**TEXT PROVIDED:**

*** Begin section ***

Al Quds.  Jerusalem.  Yerushalayim.  It is all of these, and it is bleeding.

President Trump performing at the western wall, Jerusalem

This week the US regime announced it would move its Israel embassy from Tel Aviv to Jerusalem.  In so doing it becomes the first country in the world to buy the Zionist claim that Jerusalem is the ‘real’ capital of Israel, and to break the long-held international and UN consensus that Jerusalem cannot be the capital of Israel because it is illegally occupied.

No matter.  In return for enough cash and votes in the US, the people who run that imperial country simply gave away Jerusalem to the Israeli regime.

Of course it was never theirs to give.  Neither was Palestine when the former imperial power, Britain, gave it away 100 years ago to the Zionist movement.

In a 1917 letter to Lord Rothschild, a British Zionist leader, Foreign Secretary Arthur Balfour declared: “His Majesty’s government view with favour the establishment in Palestine of a national home for the Jewish people.”  And so it was done, at the stroke of an imperial pen.

This week’s equivalent assault by the US can only produce more of the same ‘benefits’ the British favour has been dispensing since 1917.  More lies, more ignorance, more hypocrisy, more hatred, more repression, more suffering, more violence, more death.

*** End section ***

**YOUR TASKS:**
- 1) In the piece on Jerusalem, rewrite the stretch from "Al Quds.  Jerusalem.  Yerushalayim.  It" through "the Zionist movement.", changing "embassy" to "diplomatic mission".
- 2) Extend the piece on Jerusalem, continuing after its final sentence.

**INFORMATION GIVEN:**
*** Begin section ***

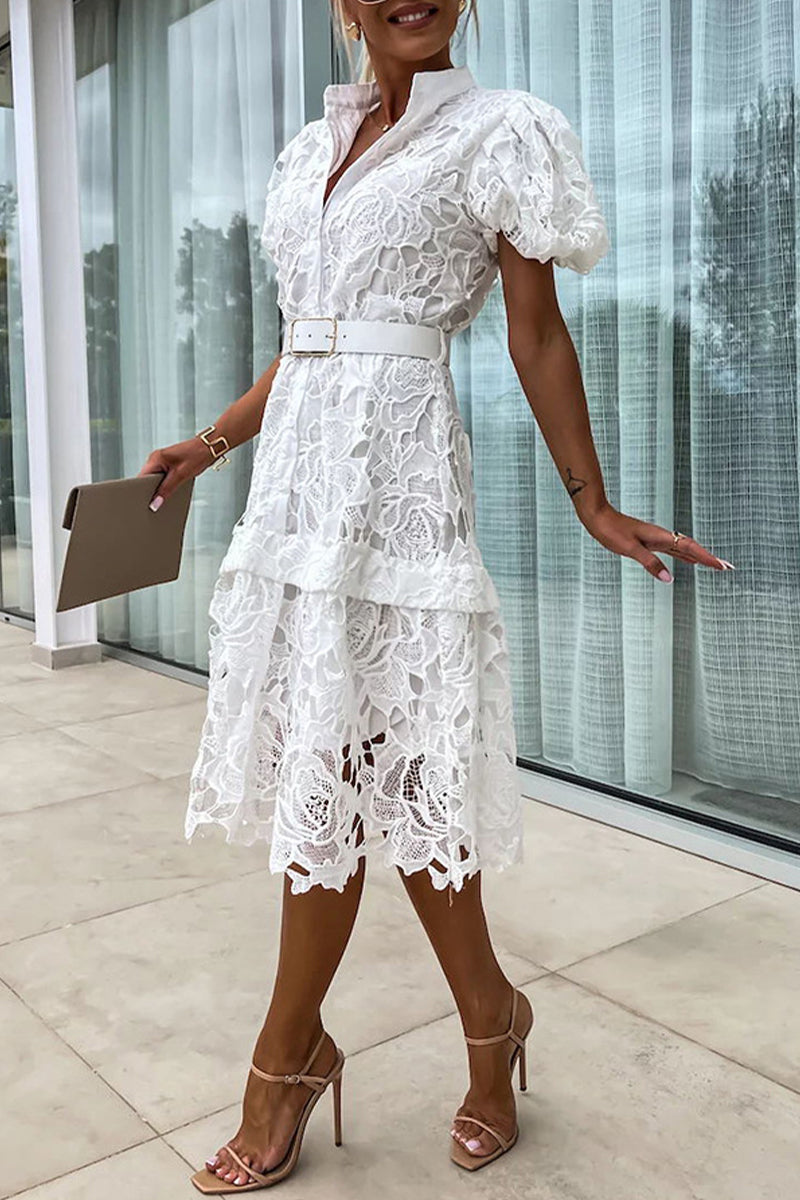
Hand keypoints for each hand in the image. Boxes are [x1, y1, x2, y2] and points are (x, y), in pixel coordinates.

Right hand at [138, 436, 213, 510]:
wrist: (209, 447)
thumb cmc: (198, 455)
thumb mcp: (181, 475)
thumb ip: (167, 490)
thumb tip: (156, 503)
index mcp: (155, 458)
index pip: (141, 477)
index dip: (141, 490)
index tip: (144, 502)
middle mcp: (156, 458)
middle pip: (146, 479)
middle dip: (151, 491)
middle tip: (156, 502)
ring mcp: (162, 461)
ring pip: (154, 479)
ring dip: (160, 488)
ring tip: (166, 495)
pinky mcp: (168, 464)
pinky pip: (162, 477)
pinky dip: (166, 484)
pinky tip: (172, 489)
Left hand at [579, 501, 734, 581]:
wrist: (598, 516)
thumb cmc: (611, 530)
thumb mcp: (630, 549)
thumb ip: (650, 563)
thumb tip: (668, 578)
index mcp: (660, 537)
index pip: (690, 548)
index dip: (707, 558)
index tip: (722, 566)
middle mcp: (662, 536)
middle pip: (692, 548)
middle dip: (709, 558)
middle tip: (727, 567)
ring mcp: (656, 538)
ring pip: (684, 549)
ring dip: (700, 557)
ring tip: (714, 565)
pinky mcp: (650, 541)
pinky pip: (674, 550)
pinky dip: (685, 556)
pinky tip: (689, 561)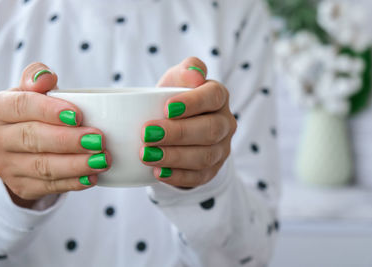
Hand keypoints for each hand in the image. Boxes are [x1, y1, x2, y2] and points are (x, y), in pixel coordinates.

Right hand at [0, 63, 110, 207]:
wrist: (17, 144)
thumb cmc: (32, 112)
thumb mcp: (32, 91)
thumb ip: (37, 78)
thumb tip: (45, 77)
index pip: (21, 106)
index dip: (49, 111)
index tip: (78, 115)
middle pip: (33, 139)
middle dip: (69, 141)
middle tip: (98, 139)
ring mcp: (7, 166)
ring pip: (42, 167)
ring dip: (76, 165)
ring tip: (102, 159)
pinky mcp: (22, 186)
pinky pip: (48, 187)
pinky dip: (72, 183)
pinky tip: (92, 177)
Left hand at [140, 57, 236, 187]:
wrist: (173, 127)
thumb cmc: (172, 99)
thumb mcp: (175, 80)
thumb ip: (186, 69)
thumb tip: (195, 74)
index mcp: (218, 97)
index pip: (213, 96)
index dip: (192, 103)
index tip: (165, 108)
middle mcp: (225, 123)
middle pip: (210, 130)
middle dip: (177, 133)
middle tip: (146, 133)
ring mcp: (221, 149)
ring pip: (205, 156)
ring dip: (174, 156)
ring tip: (146, 155)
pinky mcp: (212, 170)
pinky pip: (200, 177)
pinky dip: (178, 176)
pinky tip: (158, 172)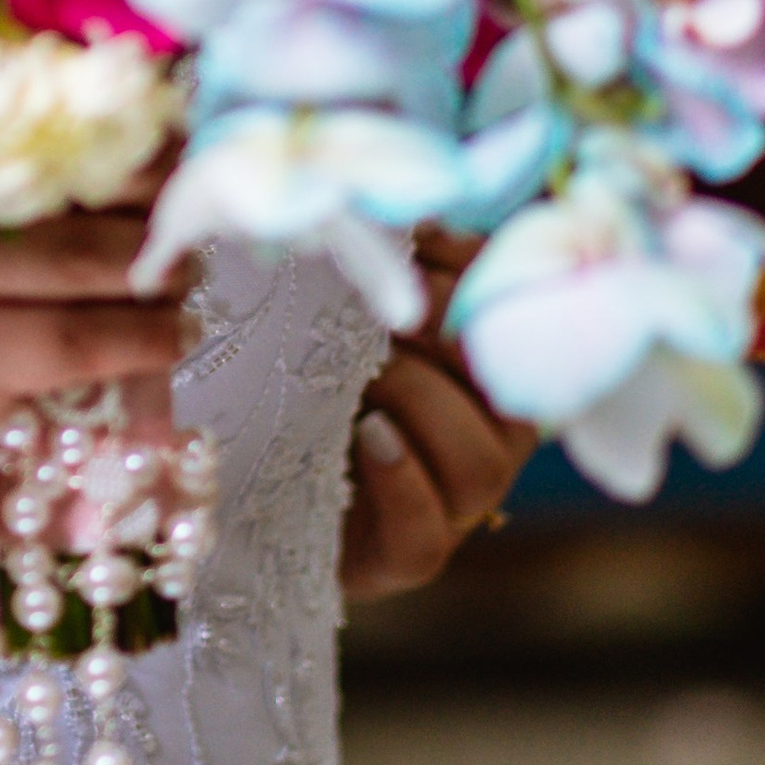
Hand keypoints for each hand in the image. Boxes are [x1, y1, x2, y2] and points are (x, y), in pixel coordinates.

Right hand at [0, 178, 189, 552]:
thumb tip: (108, 198)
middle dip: (131, 207)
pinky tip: (170, 338)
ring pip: (67, 261)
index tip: (161, 148)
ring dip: (144, 272)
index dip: (93, 143)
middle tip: (185, 225)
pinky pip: (70, 337)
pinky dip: (135, 338)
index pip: (7, 142)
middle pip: (43, 192)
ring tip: (182, 281)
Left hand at [340, 236, 534, 599]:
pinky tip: (368, 435)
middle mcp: (492, 437)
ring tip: (365, 375)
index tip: (413, 242)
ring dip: (419, 401)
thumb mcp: (336, 309)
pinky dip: (400, 479)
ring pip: (480, 461)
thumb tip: (401, 209)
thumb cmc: (305, 371)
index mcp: (487, 365)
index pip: (511, 314)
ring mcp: (456, 504)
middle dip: (441, 333)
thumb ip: (379, 267)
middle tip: (381, 305)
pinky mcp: (408, 556)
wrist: (254, 478)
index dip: (470, 275)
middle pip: (504, 388)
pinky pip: (426, 530)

*** End section ***

**RESULTS FOR THE EXERCISE:**
- 1)
Al Quds.  Jerusalem.  Yerushalayim.  It is all of these, and it is bleeding.

President Trump performing at the western wall, Jerusalem

This week the US regime announced it would move its Israel diplomatic mission from Tel Aviv to Jerusalem.  In so doing it becomes the first country in the world to buy the Zionist claim that Jerusalem is the ‘real’ capital of Israel, and to break the long-held international and UN consensus that Jerusalem cannot be the capital of Israel because it is illegally occupied.

No matter.  In return for enough cash and votes in the US, the people who run that imperial country simply gave away Jerusalem to the Israeli regime.

Of course it was never theirs to give.  Neither was Palestine when the former imperial power, Britain, gave it away 100 years ago to the Zionist movement.

- 2)
From western regimes, historically biased and/or fearful of the Israel lobby, the best we can expect are a few meek murmurings of ‘cause for concern,’ but no meaningful opposition.  As usual that will have to come from the rest of us.

As I see it, the most effective way to stand with the besieged Palestinians is through the international grassroots campaign to boycott, divest from and sanction the illegal occupier, Israel.  In short, BDS.

Here I offer impressions gleaned from my own travels in Palestine-Israel.  These generated a book, Our Way to Fight, about courageous Palestinians and Israelis fighting for a just peace in the battered land that many call holy.  From those same travels also emerged Deus Vult/God wills it, a short, pungent history of Jerusalem before, during and since the Crusades.

That article follows below.  A few fragments:

…Archeological findings suggest human habitation here for at least fifty centuries.  Some linguists believe the name Jerusalem, or Yerushalayim in contemporary Hebrew, was derived from the Jebusite (a tribe of Canaan) Ur-Shalem, which translates loosely as ‘City of Peace.’  The Arabic name for the city, Al-Quds, means “the holy.”  The faithful of three religions consider it holy, with the result that peace here has tended to be rather elusive.  By one historian’s count, Jerusalem has been destroyed twice, besieged 23 times, attacked 52 times, captured and recaptured 44 times….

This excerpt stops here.